19 of these exceptions were traced to 5 separate race conditions. In all cases, these race conditions were caught by database constraints.
19 of these exceptions were due to form submissions with invalid child associations, in cases where Sequel’s nested_attributes support hadn’t yet supported handling the invalid association automatically
3 of the exceptions were due to ASCII NUL being included in form submissions during login.
2 of the exceptions were due to a deployment issue.
All told, the 2020 redistricting process was much smoother than the 2010 process. That’s mostly because we knew what to expect, and in general anticipated it and planned for it. However, during the process the team noticed many possibilities for improving the process. In critical cases, we made changes to the 2020 system, but in the majority of cases, we decided to delay improvements until the 2030 system.
Shortly after the end of the 2020 process, we had a series of meetings discussing various possible changes to the system for 2030. Before the end of 2020, I already started making some internal changes to fix the unhandled exceptions that occurred during 2020 process.
I added support to Sequel’s nested_attributes plugin to handle the issues exposed during the 2020 process, so they would not raise exceptions.
To handle the race conditions experienced during the 2020 process, I added a code injection framework, so I could simulate race conditions during the tests, and then made changes to avoid the race conditions. In addition to fixing the 5 race conditions that resulted in exceptions during the 2020 process, I audited all other routes for similar race conditions, and found an additional race condition that was not hit, which I also fixed.
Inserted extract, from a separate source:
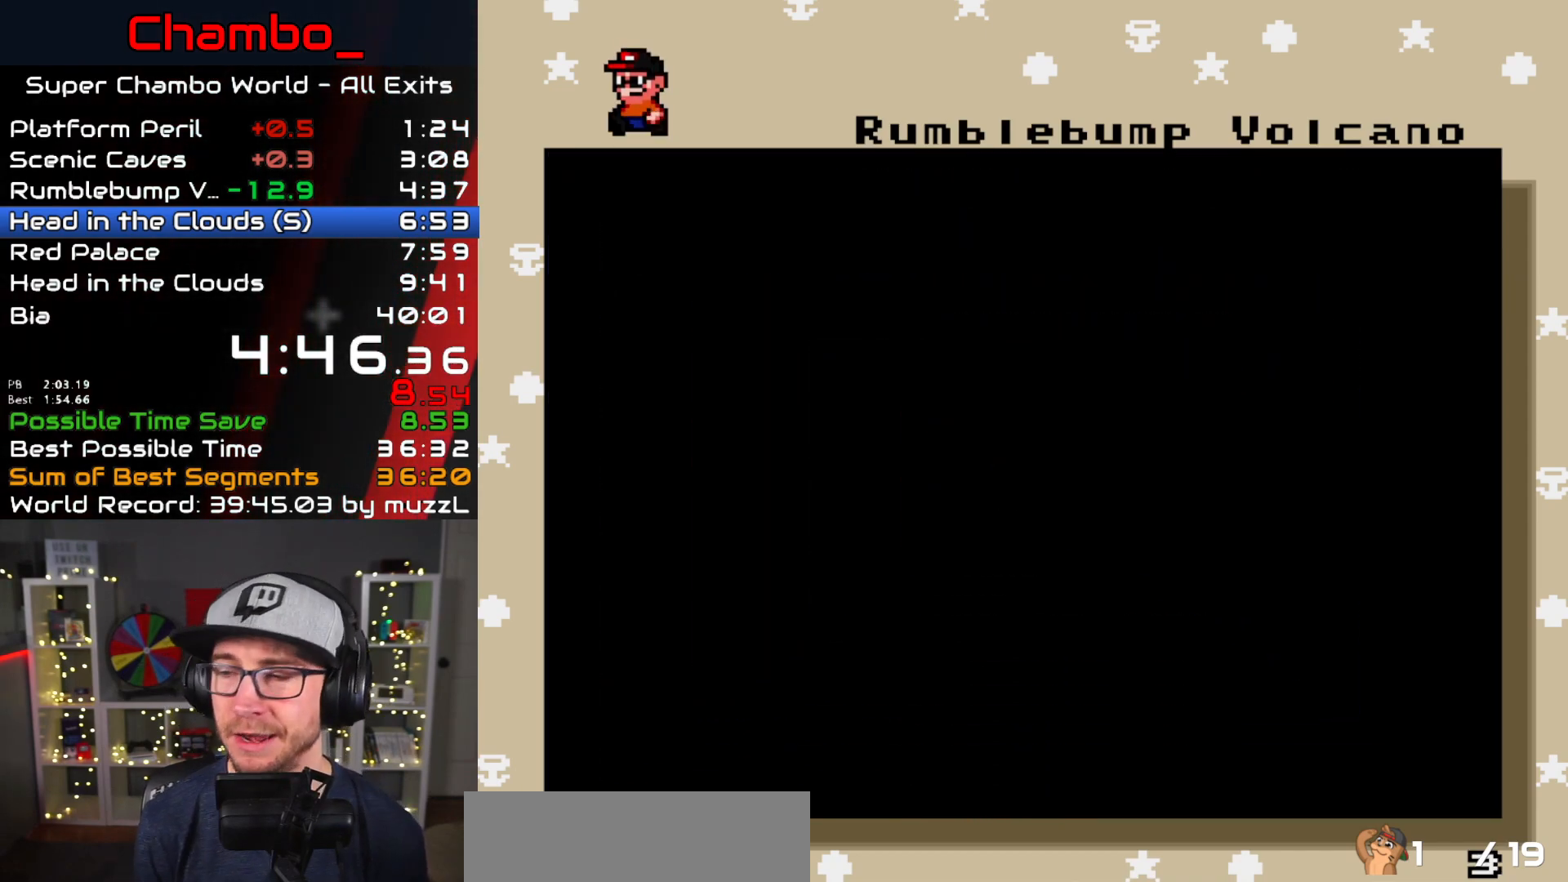
{"buttons": [], "events": [[133, "B", "up"], [217, "B", "down"], [433, "B", "up"]]}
To prevent the unhandled exceptions due to ASCII NUL bytes, I modified Rodauth to handle this case. I also added similar handling in Roda and Sequel.
My goal in the 2030 system is to have 100% line and branch coverage.
We started off with 100 uncovered branches. Over a two week period, we covered all 100 branches,
finding and fixing 4 previously undetected bugs in the uncovered branches. I’ll state again for emphesis, 100% line/branch coverage means nothing, but less than 100% means something.
Another goals for 2030, which has not yet been implemented, is to get to 100% line/branch coverage for all views in the system.
The 2020 system used chroot and privilege dropping to limit file system access to the application directory.
For the 2030 system, I switched to using unveil, which is an OpenBSD-specific API for more granular file system access limiting. This made it so only a small portion of the application directory was accessible at runtime, instead of all of the application directory being accessible. Additionally, switching to unveil made it so the application did not need to be started as root, so privilege dropping was not needed.
By continuing to maintain and improve on the 2020 system, I think the 2030 system will be just as much of a success.
I hope you had fun learning about redistricting in California, and how Ruby has helped the redistricting process in the past and will continue to help the redistricting process in the future.
If you enjoyed this presentation, and want to read more of my thoughts on Ruby programming, please consider picking up a copy of Polished Ruby Programming.
That concludes my presentation. I would like to thank all of you for listening to me. I think I am out of time, so if you have any questions, please ask me during the next break.